I don't want to be this way anymore!!!!
As a little girl i went through so much hurt and drama. And it turned me into this fragile person. Always getting hurt and taken advantage of and not doing anything about it. Before i wouldnt care about anything. And when i say anything i literally mean it. The only consolation i would get, was from writting in journal and letting all my feelings out. I never really liked talking about my problems growing up. I kept everything inside.
Now that im 20 years old going on to 21 things are almost the same. In some way im still afraid to stand up for myself. It's not that i don't want to, but something inside me won't let me. I get so mad at myself for this. I try not to blame my past life or my life as a child. I don't want to be blaming anyone. This is my life and i should be the one taking responsibility for my own actions.

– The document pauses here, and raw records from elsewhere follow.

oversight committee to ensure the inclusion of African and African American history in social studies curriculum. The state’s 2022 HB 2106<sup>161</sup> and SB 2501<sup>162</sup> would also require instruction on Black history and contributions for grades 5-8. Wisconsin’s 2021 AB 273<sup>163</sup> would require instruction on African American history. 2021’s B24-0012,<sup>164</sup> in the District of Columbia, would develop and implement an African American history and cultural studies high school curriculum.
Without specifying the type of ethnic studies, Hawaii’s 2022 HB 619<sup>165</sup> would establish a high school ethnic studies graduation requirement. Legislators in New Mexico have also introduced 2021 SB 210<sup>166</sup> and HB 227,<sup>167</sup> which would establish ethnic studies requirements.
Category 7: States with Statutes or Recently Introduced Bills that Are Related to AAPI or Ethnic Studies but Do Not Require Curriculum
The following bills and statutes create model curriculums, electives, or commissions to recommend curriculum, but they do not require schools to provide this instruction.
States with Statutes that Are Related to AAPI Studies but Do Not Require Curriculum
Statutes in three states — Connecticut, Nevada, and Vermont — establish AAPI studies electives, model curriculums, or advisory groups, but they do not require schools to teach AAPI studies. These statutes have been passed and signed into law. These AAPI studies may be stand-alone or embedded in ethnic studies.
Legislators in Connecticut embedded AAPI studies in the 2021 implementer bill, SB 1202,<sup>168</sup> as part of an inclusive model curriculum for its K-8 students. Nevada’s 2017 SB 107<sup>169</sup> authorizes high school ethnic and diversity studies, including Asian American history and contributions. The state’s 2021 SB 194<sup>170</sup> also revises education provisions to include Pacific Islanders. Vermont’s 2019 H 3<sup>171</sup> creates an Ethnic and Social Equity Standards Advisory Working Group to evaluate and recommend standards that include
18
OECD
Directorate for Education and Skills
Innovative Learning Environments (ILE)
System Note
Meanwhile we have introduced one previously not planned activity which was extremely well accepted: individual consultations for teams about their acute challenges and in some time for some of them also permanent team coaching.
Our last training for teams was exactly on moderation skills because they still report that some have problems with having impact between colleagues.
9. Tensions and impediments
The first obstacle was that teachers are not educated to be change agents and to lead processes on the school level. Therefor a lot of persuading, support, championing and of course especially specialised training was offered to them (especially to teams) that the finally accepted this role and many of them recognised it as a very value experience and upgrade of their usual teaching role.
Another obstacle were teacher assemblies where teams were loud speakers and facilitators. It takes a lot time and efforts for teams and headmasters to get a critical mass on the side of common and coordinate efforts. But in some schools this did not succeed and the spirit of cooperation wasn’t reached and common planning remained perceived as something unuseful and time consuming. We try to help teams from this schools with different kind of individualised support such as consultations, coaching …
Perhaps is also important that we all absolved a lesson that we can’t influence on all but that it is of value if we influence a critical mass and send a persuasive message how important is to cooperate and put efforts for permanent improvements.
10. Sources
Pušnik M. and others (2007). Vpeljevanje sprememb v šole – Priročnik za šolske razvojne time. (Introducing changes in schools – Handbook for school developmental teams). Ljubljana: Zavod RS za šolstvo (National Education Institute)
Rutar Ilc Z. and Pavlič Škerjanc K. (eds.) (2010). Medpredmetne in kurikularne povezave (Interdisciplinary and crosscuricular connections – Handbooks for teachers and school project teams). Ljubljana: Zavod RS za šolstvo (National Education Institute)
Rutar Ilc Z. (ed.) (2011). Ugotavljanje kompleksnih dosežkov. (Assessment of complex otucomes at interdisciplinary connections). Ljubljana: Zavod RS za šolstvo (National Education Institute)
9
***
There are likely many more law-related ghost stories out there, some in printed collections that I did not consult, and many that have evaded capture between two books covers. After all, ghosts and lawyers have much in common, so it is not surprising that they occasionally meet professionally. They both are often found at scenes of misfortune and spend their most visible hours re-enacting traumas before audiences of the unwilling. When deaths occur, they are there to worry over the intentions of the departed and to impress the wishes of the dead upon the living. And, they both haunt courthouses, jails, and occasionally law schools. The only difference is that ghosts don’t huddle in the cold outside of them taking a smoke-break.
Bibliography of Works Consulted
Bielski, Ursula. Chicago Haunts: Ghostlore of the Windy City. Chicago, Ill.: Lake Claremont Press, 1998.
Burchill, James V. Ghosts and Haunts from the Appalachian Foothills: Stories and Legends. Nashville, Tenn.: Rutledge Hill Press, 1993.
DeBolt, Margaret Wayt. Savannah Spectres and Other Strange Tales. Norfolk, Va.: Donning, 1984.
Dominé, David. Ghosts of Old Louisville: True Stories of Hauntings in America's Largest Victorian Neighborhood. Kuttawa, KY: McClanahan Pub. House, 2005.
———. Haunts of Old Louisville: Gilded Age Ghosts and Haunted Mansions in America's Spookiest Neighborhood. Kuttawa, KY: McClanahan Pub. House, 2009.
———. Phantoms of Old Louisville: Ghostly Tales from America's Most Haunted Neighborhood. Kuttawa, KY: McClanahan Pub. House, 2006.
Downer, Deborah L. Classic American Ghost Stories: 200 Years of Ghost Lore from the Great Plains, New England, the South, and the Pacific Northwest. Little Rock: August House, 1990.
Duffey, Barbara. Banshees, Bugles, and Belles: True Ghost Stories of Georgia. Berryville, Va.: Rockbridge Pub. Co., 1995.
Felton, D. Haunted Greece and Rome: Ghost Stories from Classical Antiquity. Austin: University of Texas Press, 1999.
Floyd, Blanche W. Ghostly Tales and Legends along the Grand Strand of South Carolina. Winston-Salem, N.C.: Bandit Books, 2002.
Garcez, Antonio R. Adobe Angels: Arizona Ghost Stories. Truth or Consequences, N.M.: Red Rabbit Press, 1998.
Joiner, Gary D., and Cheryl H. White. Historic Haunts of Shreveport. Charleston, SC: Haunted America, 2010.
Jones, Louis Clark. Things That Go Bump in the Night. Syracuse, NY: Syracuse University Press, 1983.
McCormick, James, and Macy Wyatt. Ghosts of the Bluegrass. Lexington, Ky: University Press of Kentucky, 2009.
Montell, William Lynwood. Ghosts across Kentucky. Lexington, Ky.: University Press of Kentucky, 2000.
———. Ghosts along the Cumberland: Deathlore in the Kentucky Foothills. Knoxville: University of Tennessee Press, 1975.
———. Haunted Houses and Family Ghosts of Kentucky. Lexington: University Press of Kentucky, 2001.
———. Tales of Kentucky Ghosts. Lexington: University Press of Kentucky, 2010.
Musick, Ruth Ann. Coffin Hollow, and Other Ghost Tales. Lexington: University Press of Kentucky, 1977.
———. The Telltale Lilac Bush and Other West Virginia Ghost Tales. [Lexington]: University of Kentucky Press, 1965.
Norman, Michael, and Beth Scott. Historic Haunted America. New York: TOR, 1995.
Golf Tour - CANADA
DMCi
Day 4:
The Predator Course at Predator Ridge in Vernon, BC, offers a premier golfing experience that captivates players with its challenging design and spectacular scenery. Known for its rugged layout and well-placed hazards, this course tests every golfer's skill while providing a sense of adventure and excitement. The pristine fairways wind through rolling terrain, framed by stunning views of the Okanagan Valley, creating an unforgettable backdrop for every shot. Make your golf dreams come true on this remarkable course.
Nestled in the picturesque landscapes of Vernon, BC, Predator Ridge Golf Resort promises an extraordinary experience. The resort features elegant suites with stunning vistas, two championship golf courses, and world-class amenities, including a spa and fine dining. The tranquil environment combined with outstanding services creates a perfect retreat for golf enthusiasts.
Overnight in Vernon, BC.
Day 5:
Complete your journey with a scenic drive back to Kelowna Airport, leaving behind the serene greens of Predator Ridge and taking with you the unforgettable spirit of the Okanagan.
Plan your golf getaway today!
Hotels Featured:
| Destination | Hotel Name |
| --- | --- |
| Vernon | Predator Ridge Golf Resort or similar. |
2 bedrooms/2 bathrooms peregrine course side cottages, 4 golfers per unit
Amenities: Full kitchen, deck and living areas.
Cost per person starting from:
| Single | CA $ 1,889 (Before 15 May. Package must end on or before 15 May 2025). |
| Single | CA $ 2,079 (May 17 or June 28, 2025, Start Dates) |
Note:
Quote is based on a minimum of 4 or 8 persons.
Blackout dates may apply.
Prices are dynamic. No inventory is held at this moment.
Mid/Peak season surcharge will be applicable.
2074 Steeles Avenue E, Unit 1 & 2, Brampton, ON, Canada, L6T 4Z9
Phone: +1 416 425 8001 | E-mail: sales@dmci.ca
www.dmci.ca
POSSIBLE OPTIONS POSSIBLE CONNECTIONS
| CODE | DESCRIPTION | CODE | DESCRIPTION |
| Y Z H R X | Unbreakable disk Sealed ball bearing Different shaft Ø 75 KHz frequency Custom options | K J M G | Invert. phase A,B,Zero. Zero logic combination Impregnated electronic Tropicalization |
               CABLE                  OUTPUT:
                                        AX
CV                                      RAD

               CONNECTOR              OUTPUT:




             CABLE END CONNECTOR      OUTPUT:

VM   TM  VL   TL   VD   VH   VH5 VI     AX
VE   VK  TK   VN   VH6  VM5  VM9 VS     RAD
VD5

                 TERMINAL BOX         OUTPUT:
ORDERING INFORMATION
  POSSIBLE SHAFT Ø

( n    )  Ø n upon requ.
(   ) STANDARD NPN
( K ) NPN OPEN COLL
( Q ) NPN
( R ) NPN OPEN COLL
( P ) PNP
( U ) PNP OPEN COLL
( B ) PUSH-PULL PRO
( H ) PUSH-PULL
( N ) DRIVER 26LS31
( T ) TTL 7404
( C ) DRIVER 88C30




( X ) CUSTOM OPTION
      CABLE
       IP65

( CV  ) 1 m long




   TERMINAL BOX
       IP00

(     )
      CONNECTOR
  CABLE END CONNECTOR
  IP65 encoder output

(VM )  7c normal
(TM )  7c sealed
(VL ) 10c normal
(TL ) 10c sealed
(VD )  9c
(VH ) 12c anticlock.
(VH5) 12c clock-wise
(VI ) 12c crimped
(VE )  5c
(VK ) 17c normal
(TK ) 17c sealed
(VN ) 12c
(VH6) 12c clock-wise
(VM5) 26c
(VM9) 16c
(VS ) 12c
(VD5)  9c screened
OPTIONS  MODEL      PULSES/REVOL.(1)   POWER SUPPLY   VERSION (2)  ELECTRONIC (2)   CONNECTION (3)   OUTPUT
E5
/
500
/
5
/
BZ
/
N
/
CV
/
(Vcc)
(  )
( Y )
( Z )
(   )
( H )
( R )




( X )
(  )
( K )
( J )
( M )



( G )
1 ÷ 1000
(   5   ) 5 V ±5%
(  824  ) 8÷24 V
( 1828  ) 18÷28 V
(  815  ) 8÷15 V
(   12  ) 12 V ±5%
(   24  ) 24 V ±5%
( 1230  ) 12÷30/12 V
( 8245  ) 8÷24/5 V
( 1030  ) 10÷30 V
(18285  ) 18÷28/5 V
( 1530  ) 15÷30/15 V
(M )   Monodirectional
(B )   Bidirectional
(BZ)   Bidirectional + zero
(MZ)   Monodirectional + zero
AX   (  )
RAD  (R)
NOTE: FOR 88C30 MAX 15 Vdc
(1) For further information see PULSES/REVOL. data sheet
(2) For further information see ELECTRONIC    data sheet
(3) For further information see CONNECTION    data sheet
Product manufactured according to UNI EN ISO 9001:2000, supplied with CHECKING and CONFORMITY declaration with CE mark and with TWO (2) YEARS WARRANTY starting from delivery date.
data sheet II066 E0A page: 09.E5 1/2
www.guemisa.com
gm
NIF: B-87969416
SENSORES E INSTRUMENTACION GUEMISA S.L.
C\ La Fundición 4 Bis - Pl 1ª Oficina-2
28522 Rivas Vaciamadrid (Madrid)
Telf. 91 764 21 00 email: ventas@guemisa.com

But lately i feel so bad and ashamed for being this way. I want to take control of my life and sometimes i just don't know how. I don't want to be this poor girl who everyone is gonna feel sorry for because of the things i've been through. But the truth is that, I am a strong person and can live life just fine. But trying to find a way to actually living it right is the difficult part. I'm not sure where to start with myself or my life.......
Can my attitude towards life be changed or even helped?? ( i know it can) LOL but how??
I'm getting sick of myself!! I need to be different and not be this sad person!!!